» **AUFGABE**: Gib den Abschnitt der Meldung zum Werbeverbot erneut wieder, der mit „ZAW: Keine evidenzbasierte“ beginnt und nach „belegter Einwände ausgesetzt.“ aufhört. Ersetze darin „Übergewicht“ durch „Fettleibigkeit“.

Ihr direkter
Weg zu uns.

Navigation
Werbeverbot, Werbeeinnahmen, Werbung, ZAW, BDZV

ZAW: Keine evidenzbasierte Politik – BMEL kündigt weitgehendes Totalwerbeverbot für Lebensmittel an

Nachrichten Medienpolitik

Die vom BMEL vorgestellten Eckpunkte für Werbeverbote im Lebensmittelsektor sind nach Auffassung des ZAW nicht geeignet, zu einer nachhaltigen Reduktion von Übergewicht bei Kindern beizutragen. Die Agenda des Hauses ist einer Vielzahl gut belegter Einwände ausgesetzt.

» **ROHDATEN**:
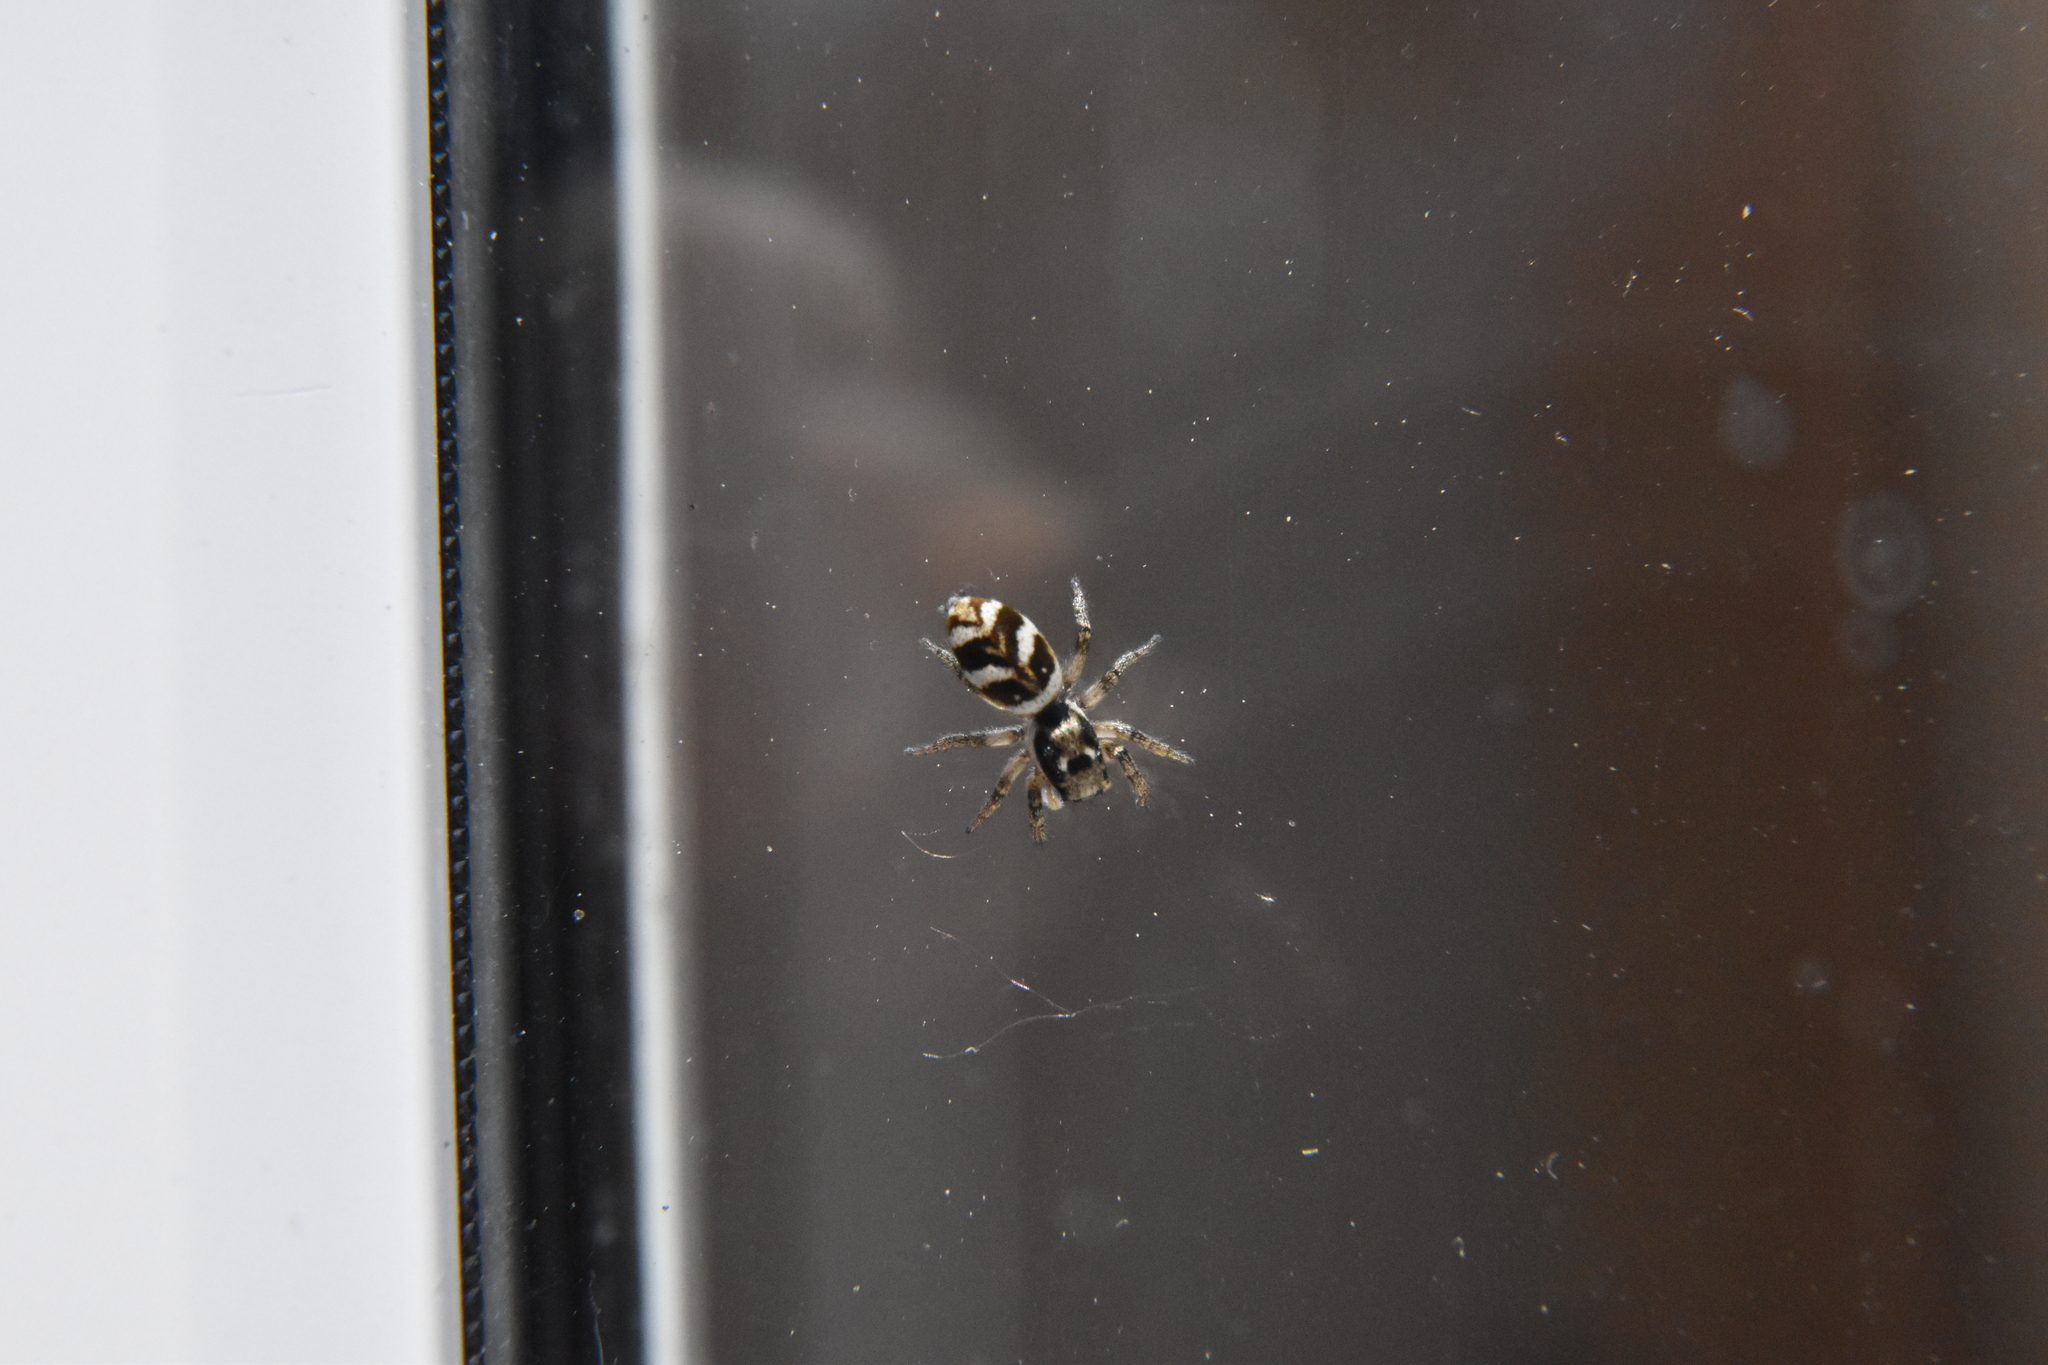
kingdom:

...

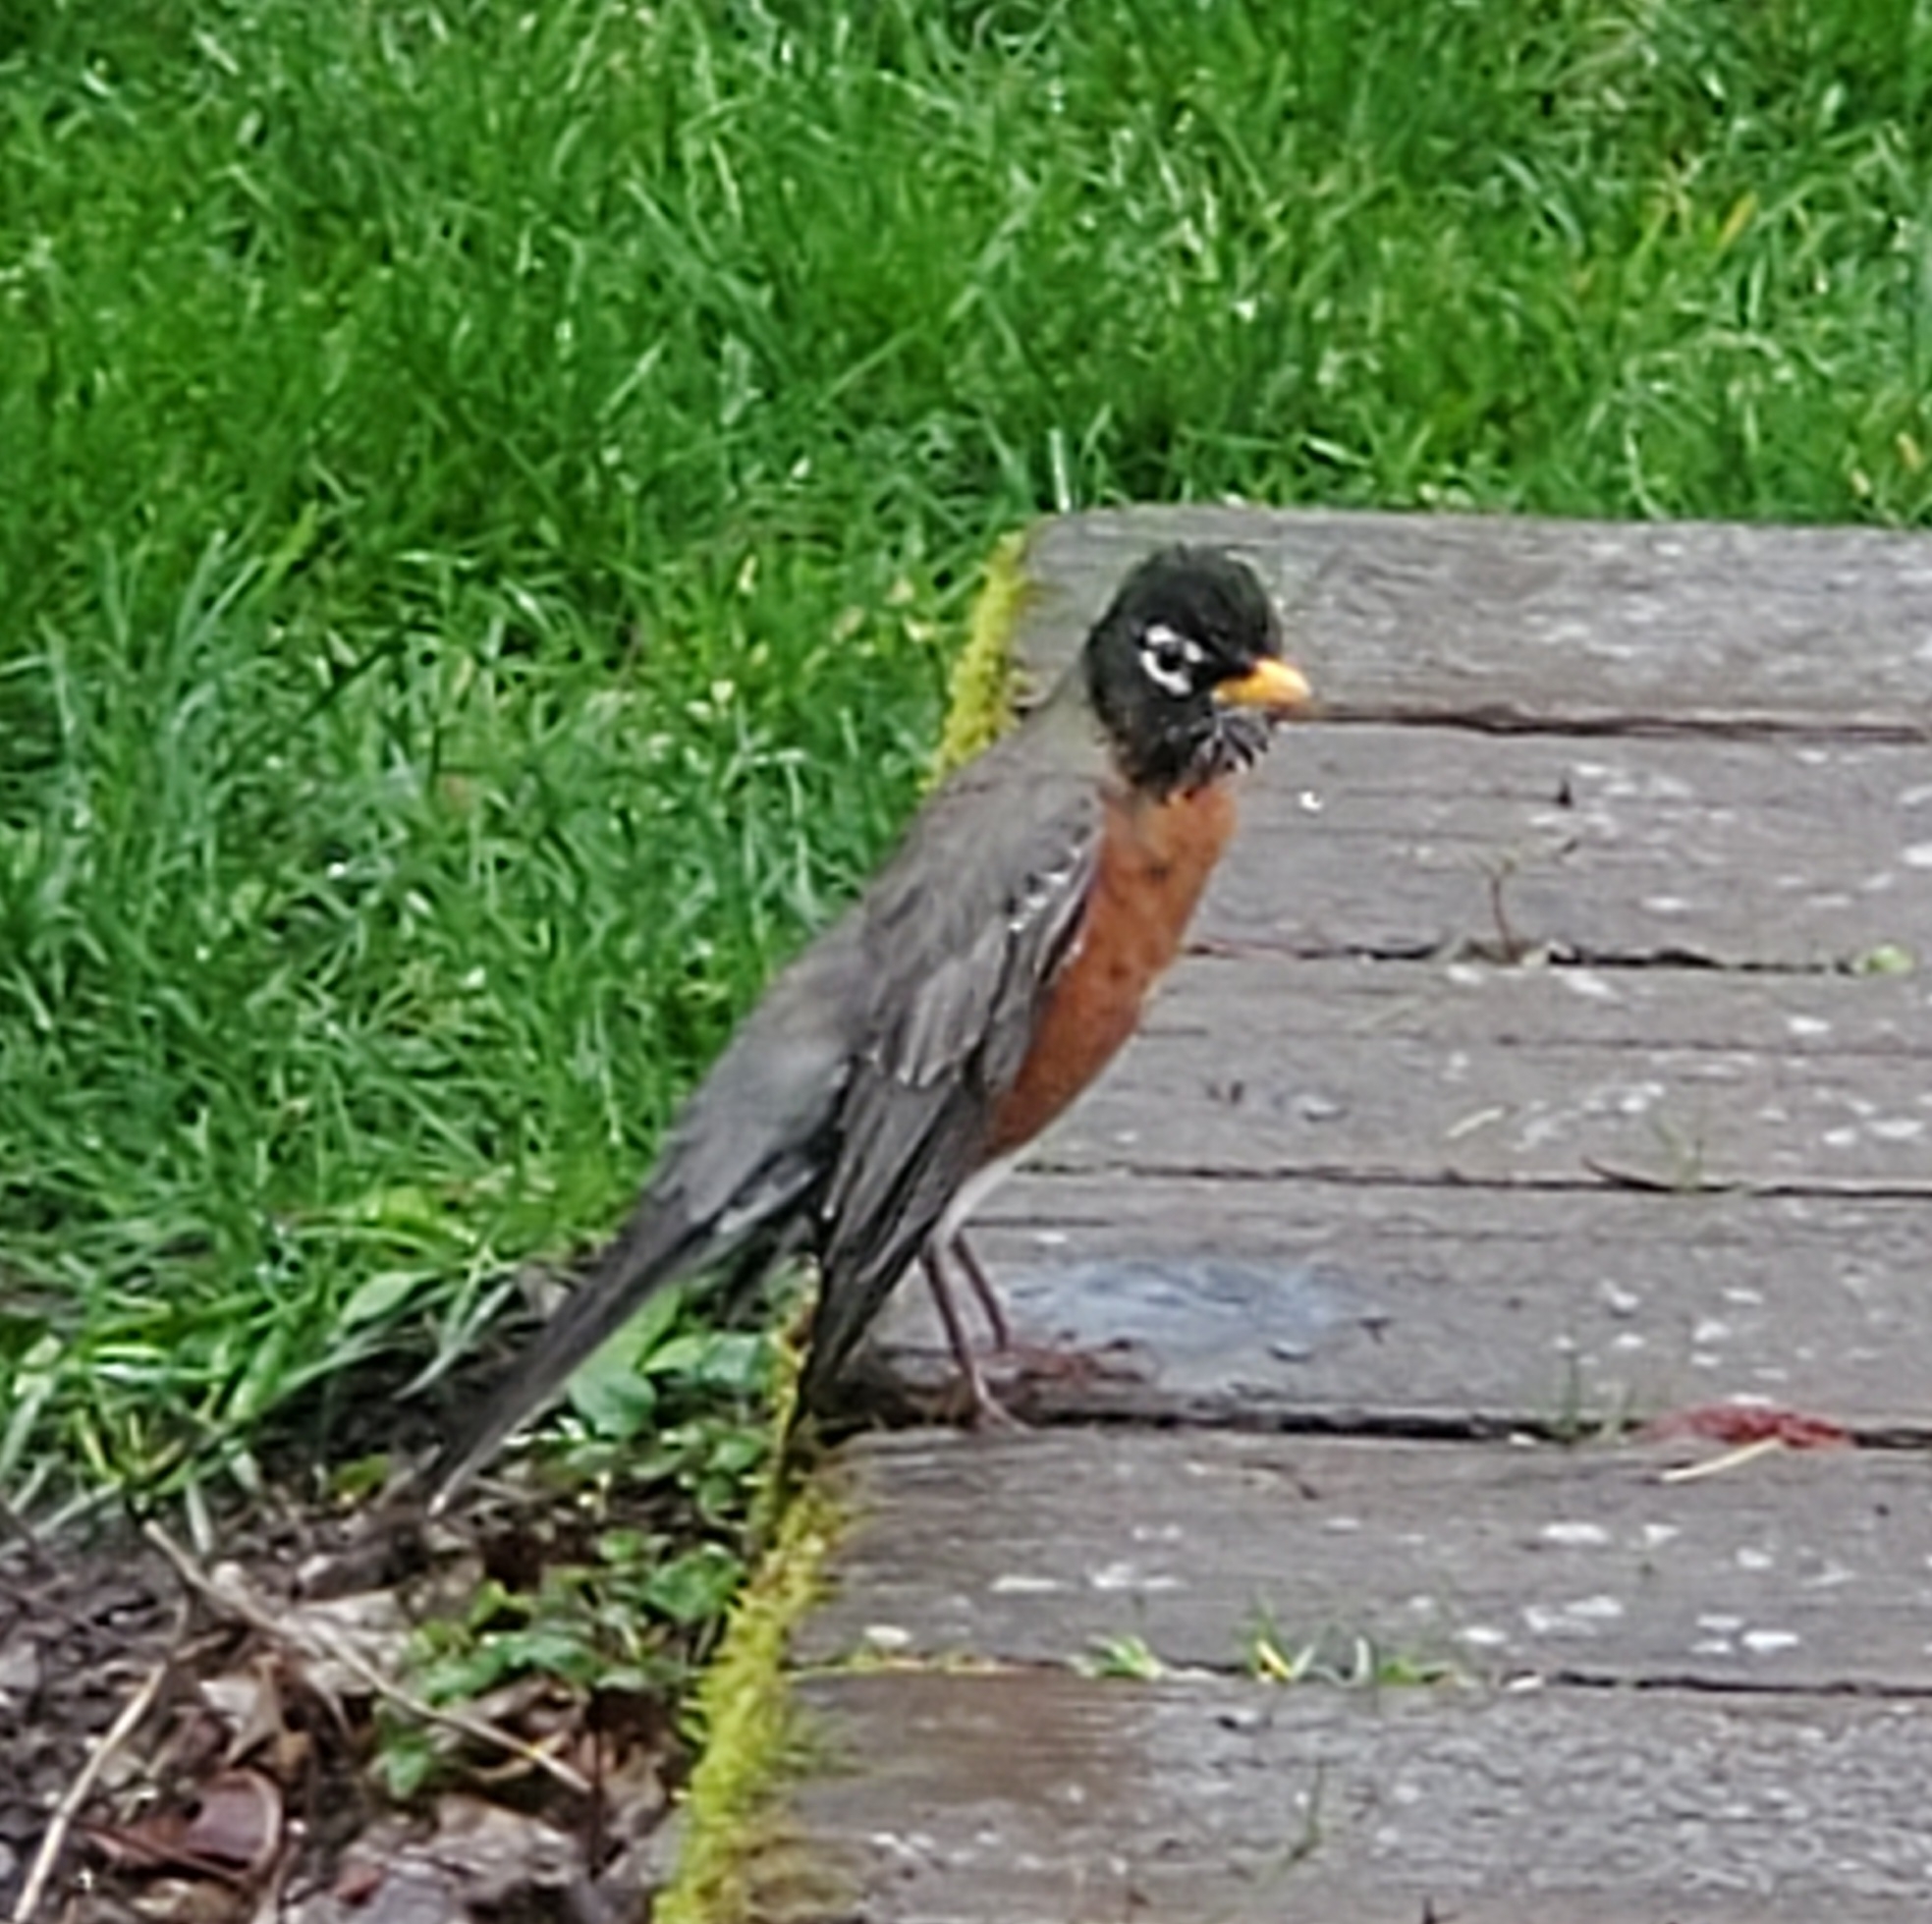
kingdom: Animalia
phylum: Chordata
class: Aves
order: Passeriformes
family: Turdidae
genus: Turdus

==

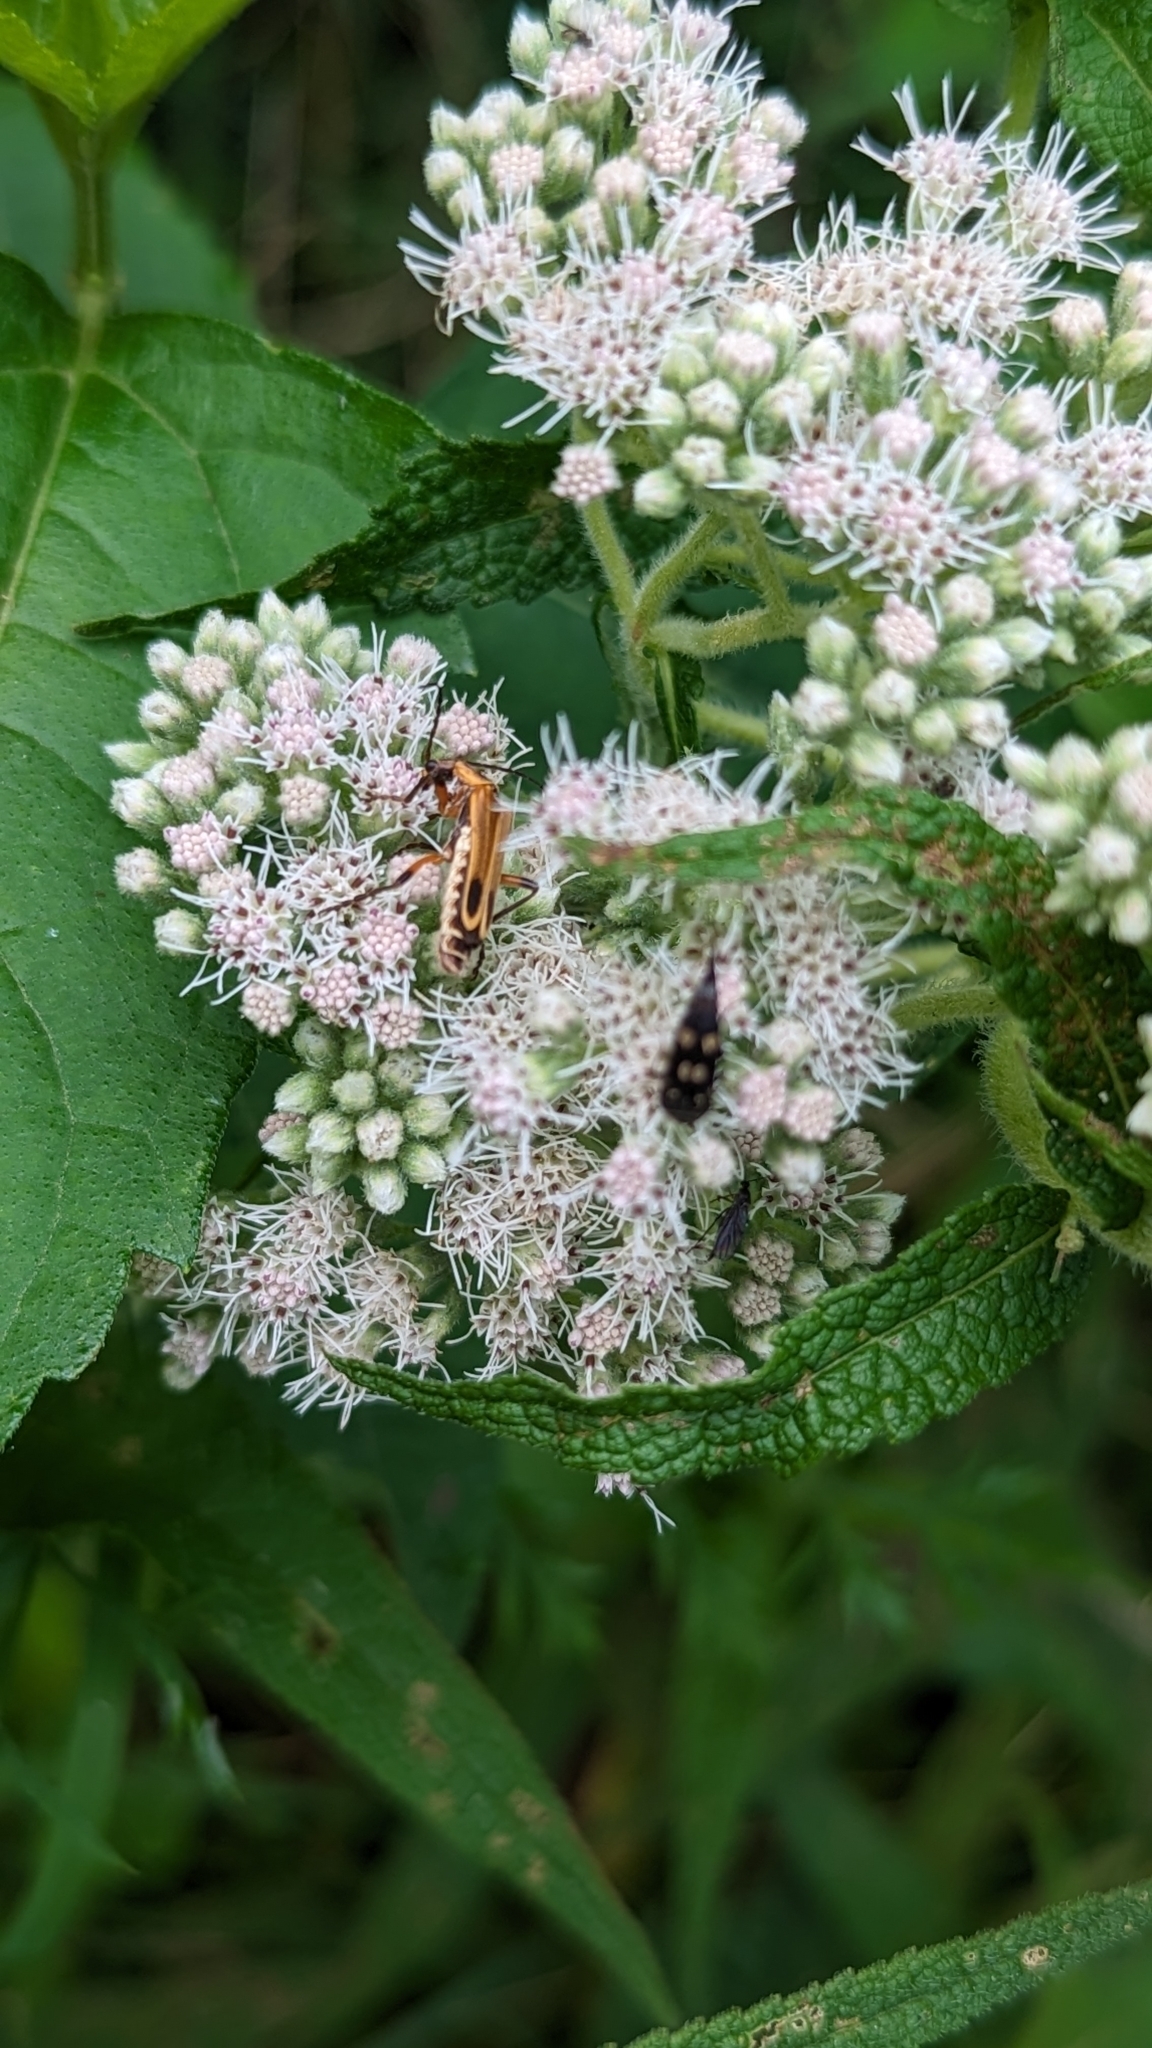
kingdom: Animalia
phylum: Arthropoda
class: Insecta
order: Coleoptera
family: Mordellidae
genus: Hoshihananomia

» **ANTWORT**:
ZAW: Keine evidenzbasierte Politik – BMEL kündigt weitgehendes Totalwerbeverbot für Lebensmittel an

Nachrichten Medienpolitik

Die vom BMEL vorgestellten Eckpunkte für Werbeverbote im Lebensmittelsektor sind nach Auffassung des ZAW nicht geeignet, zu einer nachhaltigen Reduktion von Fettleibigkeit bei Kindern beizutragen. Die Agenda des Hauses ist einer Vielzahl gut belegter Einwände ausgesetzt.